VCM60170 - VCT scheme: general: approval: income retention condition
ITA/S274(2)In considering whether a VCT has retained more
than 15% of its income derived from shares and securities it is
necessary to look at the amount of income retained by the VCT at
the end of each accounting period.
As a company, a VCT comes within the post FA02 rules
requiring it to account for credits and debits from creditor
relationships and from derivatives in its CT computation. However
specific rules apply to a VCT to take account of the fact that its
capital profits and losses are exempt from tax.
For periods of account (as defined in ITA/S989) commencing on
or after 1 January 2005, FA96/SCH10/PARA1B states that for a VCT
capital profits, gains and losses from a creditor relationship (as
defined in FA96/S103) must not be brought into account as credits
or debits for the purposes of Chapter II of Part IV of FA96.

- COMPLETE THE FOLLOWING
1. In the VCT income retention guidance, when is the amount of income a VCT has retained examined?
2. Repeat the VCT income retention guidance word for word from "VCM60170 - VCT" to "exempt from tax.".
3. Write the next part of the VCT income retention guidance, picking up after its last sentence.

- INFORMATION PROVIDED
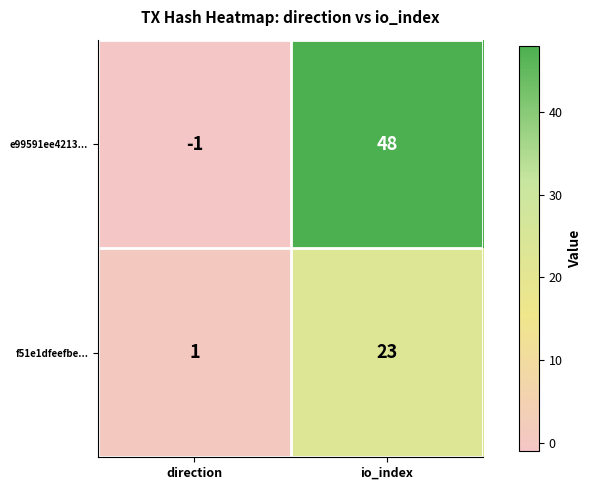

Which series has the largest total across all categories?

e99591ee4213...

- ANSWERS TO THE EXERCISE
1. At the end of each accounting period.

2.
VCM60170 - VCT scheme: general: approval: income retention condition
ITA/S274(2)In considering whether a VCT has retained more
than 15% of its income derived from shares and securities it is
necessary to look at the amount of income retained by the VCT at
the end of each accounting period.
As a company, a VCT comes within the post FA02 rules
requiring it to account for credits and debits from creditor
relationships and from derivatives in its CT computation. However
specific rules apply to a VCT to take account of the fact that its
capital profits and losses are exempt from tax.

3.
Similar provisions in FA02/SCH26/PARA38 apply in respect of
credits and debits from derivative contracts for periods of account
commencing on or after 1 January 2005. Details can be found at
CFM14020.
For companies required to prepare accounts under the
Companies Act 1985 or the Companies Act (Northern Ireland) Order
1986 the new rules commence from any period of account beginning on
or after 1 January 2005 for which the company is required or
permitted to produce accounts in accordance with international
accounting standards.
Similar (but not identical) rules for creditor relationships
and for derivatives applied for accounting periods beginning after
30 September 2002. These rules are described in detail at CFM14015
onwards.
Any credits or debits which are excluded from the CT
computations under FA96/SCH10/PARA1B or under the similar rules for
derivatives will also be excluded in computing the income retained
for the purpose of the 15% retention test.
The income retained must not exceed 15% of the gross income
from shares and securities. This does not apply if the amount the
company would be required to distribute is less than £10,000.
Where the accounting period (defined in ICTA88/S834) is less than
12 months, the figure of £10,000 is proportionately reduced.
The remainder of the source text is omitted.